Şimdi bütün dünya insanları, dünyanın hem kendi etrafında hem de güneşin etrafında döndüğünü biliyor ve buna inanıyor. Bu olumsuzlukları anlayan kilise ve Avrupa geç de olsa dinde reform yaptı, hala dinde yeni reformlar yapıyorlar. Dinle siyaseti, dinle bilimi, dinle bilgiyi birbirinden ayırdı. Bu durum Avrupa’nın demokrasi de, özgürlükler de, sanayi de, sanatın her alanında, hukukta-adalette vb. alanlarda hızlı gelişmesini sağladı.
İslam ülkelerinin niçin geri kaldığı sorgulanmalıdır. “Günahtır, gavur icadıdır…” gibi düşünceler nedeniyle; matbaa icat olduktan 200 yıl sonra bu topraklara getirilebilmiştir.
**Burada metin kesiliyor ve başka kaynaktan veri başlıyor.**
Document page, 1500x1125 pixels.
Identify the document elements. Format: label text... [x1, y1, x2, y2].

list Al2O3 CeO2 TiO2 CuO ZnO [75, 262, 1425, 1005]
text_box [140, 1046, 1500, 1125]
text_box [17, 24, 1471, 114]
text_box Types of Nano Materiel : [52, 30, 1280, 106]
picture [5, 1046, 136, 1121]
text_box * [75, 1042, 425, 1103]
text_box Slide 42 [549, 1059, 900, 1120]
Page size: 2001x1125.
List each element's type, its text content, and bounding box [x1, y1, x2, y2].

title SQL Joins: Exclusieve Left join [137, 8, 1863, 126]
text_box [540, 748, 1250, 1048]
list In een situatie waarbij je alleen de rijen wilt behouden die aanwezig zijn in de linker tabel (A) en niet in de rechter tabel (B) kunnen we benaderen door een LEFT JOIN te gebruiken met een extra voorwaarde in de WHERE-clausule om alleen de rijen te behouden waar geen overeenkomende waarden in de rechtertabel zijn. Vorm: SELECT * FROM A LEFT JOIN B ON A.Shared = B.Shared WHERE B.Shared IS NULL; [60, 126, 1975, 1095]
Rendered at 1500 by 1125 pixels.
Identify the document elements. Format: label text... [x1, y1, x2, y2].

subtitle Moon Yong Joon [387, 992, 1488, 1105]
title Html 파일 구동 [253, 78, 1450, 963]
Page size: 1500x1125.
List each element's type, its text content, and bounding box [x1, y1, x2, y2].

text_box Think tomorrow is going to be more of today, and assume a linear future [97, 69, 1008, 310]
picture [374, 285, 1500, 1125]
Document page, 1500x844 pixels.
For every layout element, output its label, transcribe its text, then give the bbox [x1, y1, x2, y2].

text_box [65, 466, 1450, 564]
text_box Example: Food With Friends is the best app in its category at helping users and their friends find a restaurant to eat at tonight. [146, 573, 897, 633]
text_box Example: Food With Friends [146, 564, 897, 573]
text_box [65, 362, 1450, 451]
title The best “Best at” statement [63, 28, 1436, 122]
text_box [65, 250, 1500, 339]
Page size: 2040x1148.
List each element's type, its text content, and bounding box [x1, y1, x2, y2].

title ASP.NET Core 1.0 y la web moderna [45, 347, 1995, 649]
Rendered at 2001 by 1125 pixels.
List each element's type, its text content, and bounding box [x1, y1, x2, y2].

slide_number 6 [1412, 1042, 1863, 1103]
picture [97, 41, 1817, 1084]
Bu durum ülkenin 200 yıl yerinde sayması demektir. Birinci ve ikinci paragraf da söylediklerimizi unutmadan: Dinde reform, hemen yapılmalıdır. Din ve devlet işleri birbirinden ayrılmalı, din siyasetçilerin ağzında sakız gibi çiğnenmemeli. Bilim insanlarına sahip çıkılmalıdır. Mahkemeler dinden ve siyasetten bağımsız çalışmalıdır. Her kişi kendi inancını ve ibadetini kimsenin baskısı altında kalmadan özgürce yapabilmelidir. Her alanda demokrasi ve özgürlükler yaşanır kılınmalıdır. Yoksa ülkenin gelişmesi söz konusu olmayacaktır.
Yakında bir düşünür çıkıp, Jean Paul Sarter’ın “İnsan insanın cehennemidir” sözünün yerine; “Bütün ülkeleri yönetenler cehennemin hazırlayıcılarıdır” diyebilir.
Oysa çocuklarımız için, torunlarımız için, insanlık için, tüm canlılar için ve dünya için yaşadığımız toprakları cennete çevirmeye ihtiyaç var.